Court Opinion

ID: 7990348
Source: CourtListenerOpinion
Date Created: 2022-09-09 01:30:20.192389+00
Date Added: 2024-06-11T16:35:20.613020
License: Public Domain

Fletcher, J.,
delivered the opinion of the court.
It is argued on behalf of appellant that a peremptory instruction should have been given for the defendant on the ground that the plaintiff proximately contributed to the injury by his own negligence and that a recovery should not be permitted to stand on the facts shown. We cannot yield to this contention in the light of plaintiff’s testimony, which tended to show that the motorman was guilty of gross negligence, amounting to willfulness and recklessness, of such a character as to warrant recovery in spite of plaintiff’s conceded negligence. Railroad Co. v. Brown, 77 Miss. 338, 28 South. 949. This view is accurately enough presented in the instructions given for plaintiff, in which the jury was informed that, although plaintiff was himself negligent, still the defendant would be liable if the motorman did not stop his car, provided he could have done so, after it became reasonably apparent that plaintiff was oblivious to his danger. Such conduct is tantamount to reckless negligence. We cannot say that this view was without warrant in the testimony, since the plaintiff insists that he went upon the track when the car was one hundred fifty or two hundred feet away, that he had signaled the car to stop at the next stopping station, and that he was traveling along the path usually employed by pedestrians. It has been well said by the Alabama court in a recent case that, while the motorman of a street car has a right to assume that a person on or near the track will remove himself from danger, yet that the law will not permit him to indulge this assumption beyond the time when the person’s danger becomes imminent. Birmingham R., Light & Power Co. v. Williams (Ala.) 48 South. 93. Accepting this as an accurate statement of the law, we think it was for the jury to say whether the company was guilty of such reckless or wilful negligence as renders ineffective the mere contributory negligence of the plaintiff.

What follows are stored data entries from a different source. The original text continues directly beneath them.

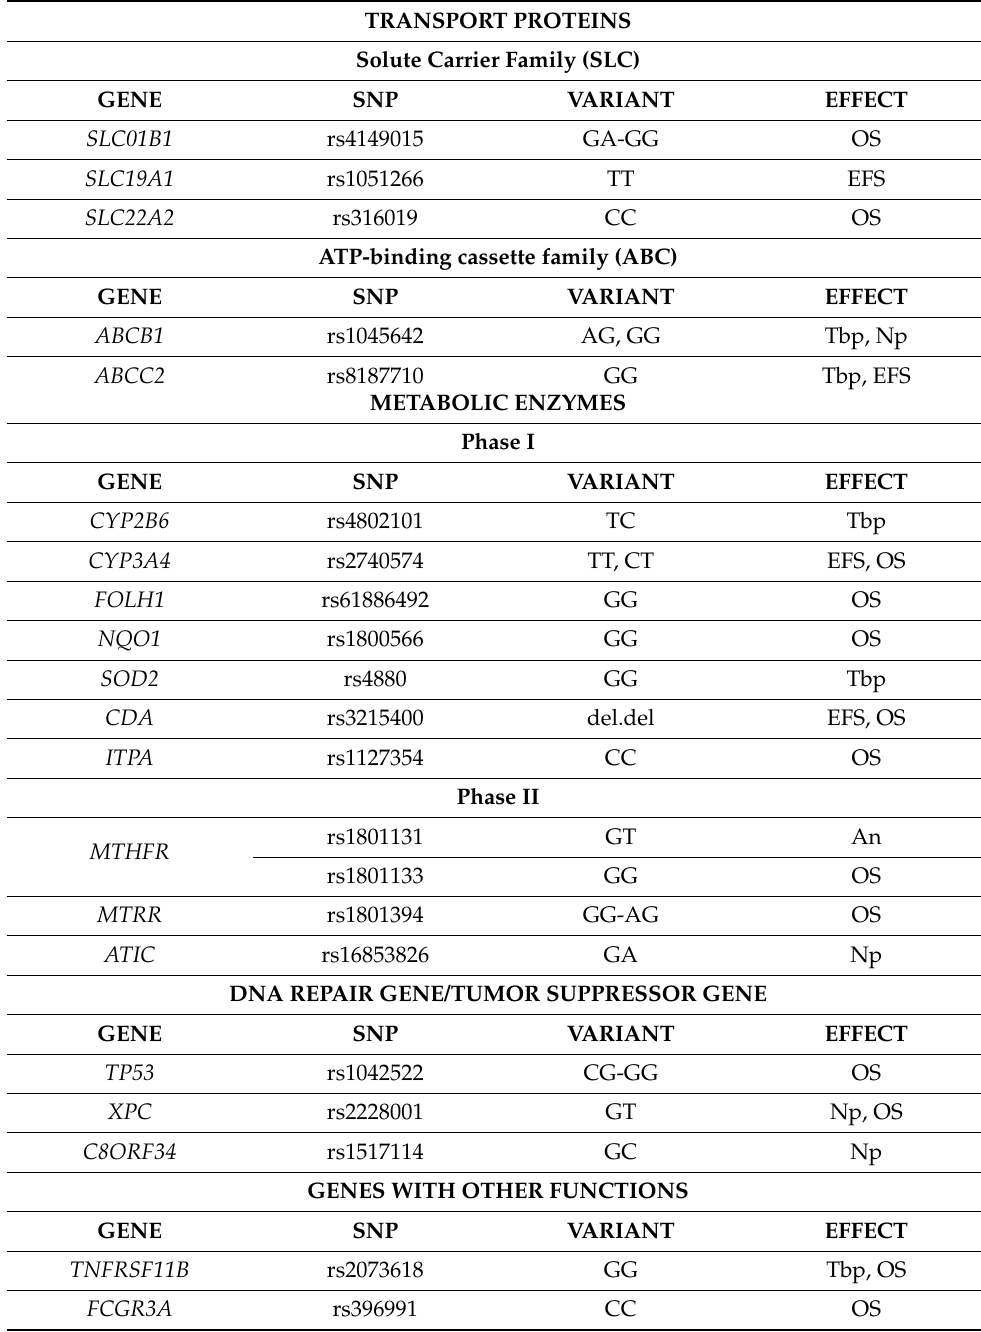
based on the function of the proteins encoded in Table 3. These biological functions are drug transporters or metabolizers (7 and 17 genes, respectively); DNA repair and/or control of tumor suppression (5 genes); and other functions (4 genes). Table 3. Classification of the genes where the more relevant associations between SNPs and toxic- ity/survival have been found, according to the main function of the protein (transport, metabolism, DNA reparation, tumor suppression, or other biological functions). SLC: Solute carrier family; ABC: ATP-binding cassette family; EFS: event-free survival; OS: overall survival; Tbp: thrombocytopenia; An: anemia; Np:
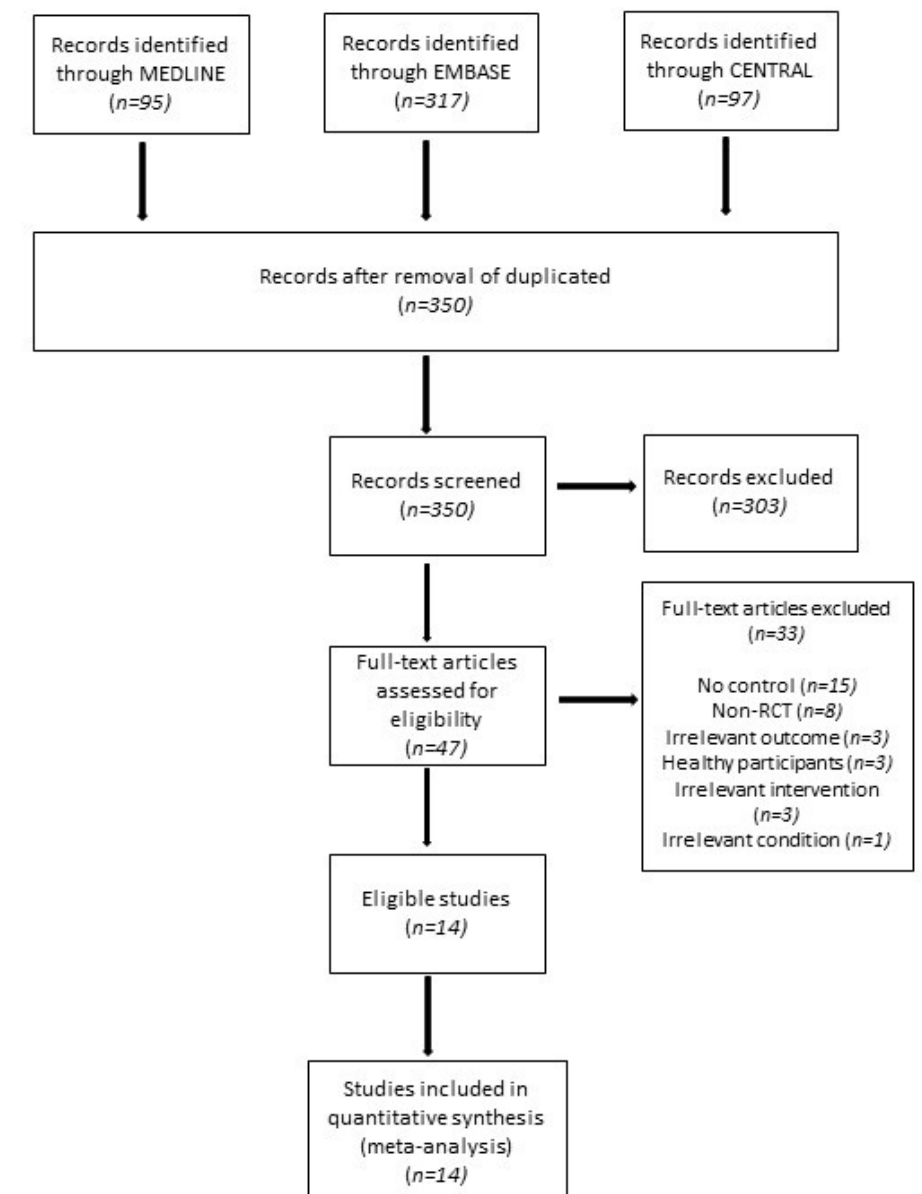
Figure 1. PRISMA flowchart illustrating the study screening and selecting process.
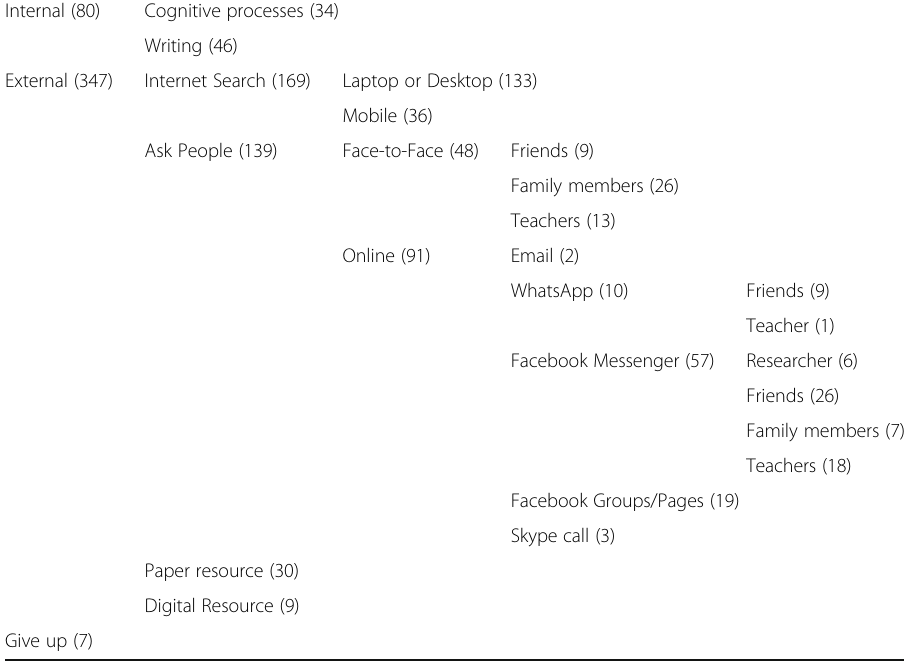
Table 2 Learning nodes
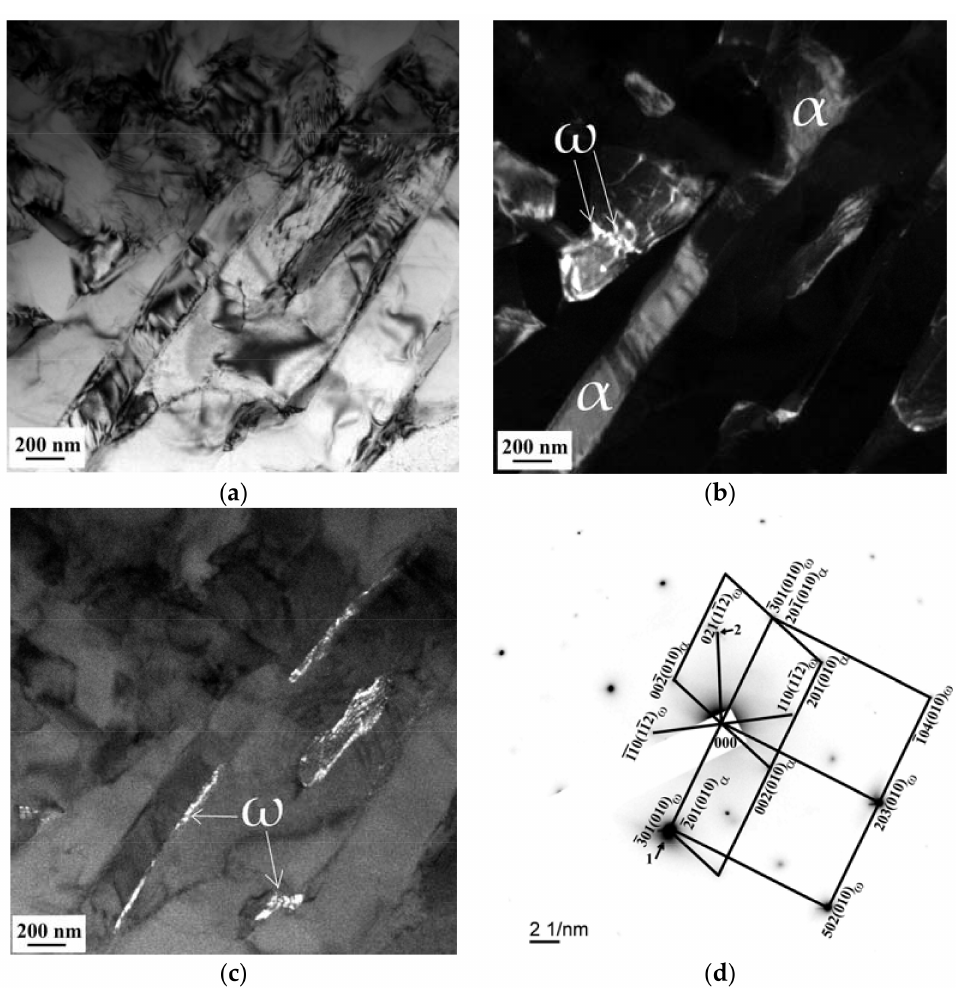
Figure 4. Transmission electron microscopy (TEM) bright- ( a ) and dark-field images ( b , c ) and associated selected area electron diffraction (SAED) pattern ( d ) of the microstructure of EBM titanium Ti-6Al-4V parts; b—the dark-field image obtained with 201 α -Ti and 301 ω -Ti reflections (marked by an arrow 1); c—the dark-field image obtained with 021 ω -Ti reflection (marked by an arrow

However, the defendant was entitled to have his theory fairly presented to the jury. We have seen that the Alabama case *74above cited holds that the motorman may assume that a pedestrain on the track will not continue in a place of danger, when he knows that a car is approaching. This being true, we think it was error to refuse defendant’s second charge, which reads as follows: “The court instructs the jury that the motorman had a right to suppose that Mr. Carnahan would exercise reasonable care for his own safely, and would not continue to walk along the track when he knew the car was coming, or should have known it was coming; and if the jury believe from the evidence in this case that Mr. Carnahan, upon the occasion of his injury, did not act in a reasonable, prudent, and careful manner to protect himself against injury, and that the motorman did act in the handling of the car with ordinary care and prudence, and that the negligence of Mr. Carnahan contributed proximately to his injury, they must find for the defendant.” The exact principle therein announced is not covered in any other charge given for the company. It makes a failure to recover depend upon the exercise of ordinary care and prudence by the motorman, and the plaintiff must recover in this ease upon the jury’s belief that the motorman not only did not use ordinary care, but that he was wilfully and recklessly unmindful of the safety of the plaintiff.
Por error in refusing this instruction, and for this reason alone, the judgment is reversed and cause remanded.